【映画】「私、オルガ・ヘプナロヴァー」感想・レビュー・解説

映画として面白かったかどうかと言えば、面白くなかった。説明的な描写があまりにも少なく、「今どういう状況にあるのか」ということが、少なくとも僕にはなかなか捉えられなかった。「オルガ・ヘプナロヴァー」という人物が、本国チェコスロバキアでもそこまでメジャーな存在ではないはずなので、「観客が、オルガについての知識を持っていること」を前提とした造りではないはずだ。敢えて説明的な描写を排したということなんだと思うけど、その造りは、ちょっと僕には合わなかった。

ただ、オルガ・ヘプナロヴァーという人物は、なかなか興味深いと感じた。チェコスロバキア、最後の女性死刑囚である。

物語の前半の方で、オルガが手紙を書いているシーンがある。その手紙の文面に、こんな文章がある。

【みんな、つまらない会話で笑ってる。
何か話せていればいいみたいだ。】

僕も、よく同じことを思う。「内容はともかく、単に『会話をしているという状態』に満足できるのだろうか」と感じてしまうような人が多い。
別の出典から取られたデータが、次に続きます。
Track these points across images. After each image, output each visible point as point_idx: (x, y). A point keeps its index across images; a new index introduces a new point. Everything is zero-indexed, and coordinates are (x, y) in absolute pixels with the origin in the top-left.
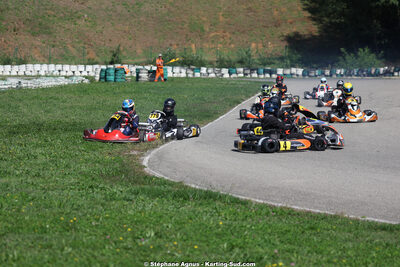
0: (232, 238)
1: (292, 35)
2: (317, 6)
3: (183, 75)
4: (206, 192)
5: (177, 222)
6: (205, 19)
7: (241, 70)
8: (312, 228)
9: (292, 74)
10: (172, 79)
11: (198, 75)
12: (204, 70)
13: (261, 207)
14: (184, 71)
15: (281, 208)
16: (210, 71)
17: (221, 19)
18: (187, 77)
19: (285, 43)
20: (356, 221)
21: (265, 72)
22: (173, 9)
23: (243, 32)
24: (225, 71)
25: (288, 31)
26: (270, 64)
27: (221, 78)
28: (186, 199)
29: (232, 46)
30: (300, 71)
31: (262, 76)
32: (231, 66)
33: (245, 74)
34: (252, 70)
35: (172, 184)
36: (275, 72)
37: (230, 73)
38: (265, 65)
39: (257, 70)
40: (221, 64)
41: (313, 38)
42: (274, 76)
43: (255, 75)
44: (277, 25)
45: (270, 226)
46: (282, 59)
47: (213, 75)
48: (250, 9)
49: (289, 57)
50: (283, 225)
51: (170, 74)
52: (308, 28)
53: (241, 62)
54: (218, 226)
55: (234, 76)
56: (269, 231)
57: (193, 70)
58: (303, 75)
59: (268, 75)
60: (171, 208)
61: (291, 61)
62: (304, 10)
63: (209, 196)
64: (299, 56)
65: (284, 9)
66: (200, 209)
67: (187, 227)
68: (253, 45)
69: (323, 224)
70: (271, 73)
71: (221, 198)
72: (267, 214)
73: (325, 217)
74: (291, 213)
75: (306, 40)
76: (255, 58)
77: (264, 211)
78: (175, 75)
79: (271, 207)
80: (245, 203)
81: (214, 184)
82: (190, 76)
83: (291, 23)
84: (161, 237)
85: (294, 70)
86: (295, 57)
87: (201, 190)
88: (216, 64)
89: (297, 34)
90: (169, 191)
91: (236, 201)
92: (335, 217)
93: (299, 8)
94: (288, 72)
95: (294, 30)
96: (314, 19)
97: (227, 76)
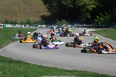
0: (25, 74)
1: (42, 15)
2: (50, 7)
3: (11, 27)
4: (18, 61)
5: (9, 69)
6: (17, 11)
7: (28, 25)
8: (48, 71)
9: (42, 27)
10: (8, 28)
11: (15, 27)
12: (17, 25)
13: (34, 65)
14: (11, 26)
15: (39, 65)
16: (19, 26)
17: (22, 10)
18: (12, 27)
19: (41, 18)
20: (61, 69)
21: (35, 26)
22: (8, 8)
23: (28, 14)
24: (23, 26)
25: (42, 14)
26: (36, 24)
27: (22, 28)
28: (12, 63)
29: (25, 18)
30: (45, 26)
31: (34, 27)
32: (25, 24)
33: (29, 27)
34: (31, 26)
35: (7, 58)
36: (38, 26)
37: (25, 26)
38: (35, 24)
39: (32, 25)
40: (22, 23)
41: (49, 16)
42: (37, 27)
43: (32, 27)
44: (38, 12)
45: (36, 71)
46: (40, 22)
47: (19, 27)
48: (30, 8)
49: (42, 22)
50: (40, 70)
51: (7, 26)
52: (47, 13)
53: (28, 23)
54: (21, 71)
55: (25, 27)
56: (36, 72)
57: (14, 25)
58: (46, 27)
59: (35, 27)
60: (7, 65)
61: (42, 23)
62: (46, 8)
63: (18, 62)
64: (45, 21)
65: (40, 8)
66: (16, 66)
67: (12, 71)
68: (31, 18)
69: (51, 70)
70: (36, 26)
71: (22, 62)
72: (35, 67)
73: (52, 68)
74: (42, 67)
75: (47, 17)
76: (32, 22)
77: (35, 66)
78: (8, 27)
79: (36, 65)
80: (29, 64)
81: (20, 58)
82: (13, 27)
83: (42, 12)
84: (4, 74)
85: (43, 26)
86: (43, 22)
87: (16, 60)
88: (20, 24)
89: (44, 15)
90: (7, 60)
91: (26, 63)
92: (55, 68)
93: (45, 8)
94: (41, 26)
95: (43, 14)
96: (49, 11)
97: (23, 27)
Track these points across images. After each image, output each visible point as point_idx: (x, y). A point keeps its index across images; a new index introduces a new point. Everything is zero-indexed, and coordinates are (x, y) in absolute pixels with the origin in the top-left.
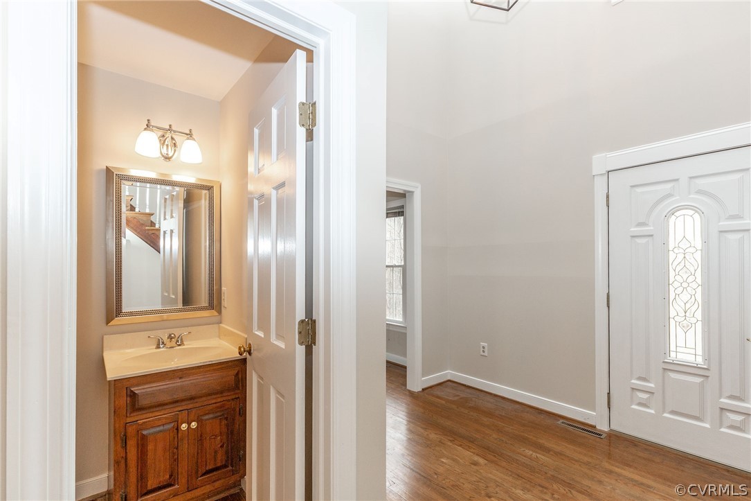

別の場面では、カウンセラーらしき男性に次のように言う。

【他人とは分かり合えない】
【他人にはもう何も感じない】
【もう現実に興味がない】

こういう感覚も、結構分かる。僕は割と、「ほとんどの人間には興味がないけど、人間にしか興味が持てない」と自覚しているので、オルガのようにはならないが、それでも感覚的にはかなり理解できる。

「他人にはもう何も感じない」という言葉に、カウンセラーは、「それでも人間が好き?」みたいに問い返す。それに対して、「もう現実に興味がない」と返したはずだ。オルガが感じている絶望感みたいなものは、割と僕には馴染みがあるし、オルガには近いものを感じる。

そんなオルガは当然「自殺」も選択肢に入れている。ラスト付近で、それに関して言及する場面があった。どんな言い方をしたのかちょっと失念してしまったが、「自殺は諦めた」みたいな言い方ではなく、「自殺ではなく、積極的に殺人を選んだ」みたいな言い回しだったように思う。彼女には彼女なりの現実認識があり、それは「普通基準」からすれば歪みきっているわけだが、彼女にとってはその「歪み」こそが現実なのであり、どうにもならない。

僕は時々、そういうことについて考える。つまり、「歪みきった現実認識の中でしか逝きられない人」についてだ。

僕も、運が悪ければそっち側の人間として生きていたと思う。なんやかんや運良くそっちの道を進む必要がなく、どうにかこうにか社会の中でそれっぽく擬態しているが、そうは出来ない人、出来なかった人もたくさんいるはずだ。オルガのようにしか生きられない人が。

そういう時、個人や社会はどんな「解」を提示できるのだろうか、と考えてしまう。

「死刑を望む」というスタンスは、いわゆる「無敵の人」と言っていいし、そういう「無敵の人」には正直、適切な手立ては思いつかない。正直、共存は至難の業だが、かと言って当然、何かしでかす前に排除するあけにもいかない。

オルガの、人や社会に向ける視線は、否応なしにそういう「困難さ」を浮き彫りにするような感じがある。

オルガは、猫背というのか、男っぽい歩き方というのか、とにかく「立っていても歩いていても、その佇まいにどことなく異様さがある」という雰囲気がとても良かった。オルガ役の女優はとても美人なのだけど、その佇まいの異様さが容姿と恐ろしいギャップを生んでいて、一層オルガの異様さが引き立つ感じがある。

僕はこの映画を勝手に、「十数年前の映画のリマスター版」だと思いこんでいた。観る前の時点で白黒の映画だということだけは知っていたから、そういう印象だったのだろう。だから、冒頭オルガが大写しになる場面で、「映像がメチャクチャ綺麗だな」と感じた。実際には2016年に制作された映画のようで(日本での公開は2023年)、そりゃあ映像も綺麗だろう。

ただ、「カメラが移動せず、固定点からのショットが連続する」みたいな感じも、なんとなく「古臭さ」を滲ませる雰囲気があって、僕は映画を観終わるまで、数十年の作品だと信じていた。なんとなく、ちょっと前に観た『WANDA』っていう映画を彷彿とさせる感じもあったからかな。

なかなか勧めにくい作品ではあるが、いずれにせよ、ザワザワさせる映画であることは間違いない。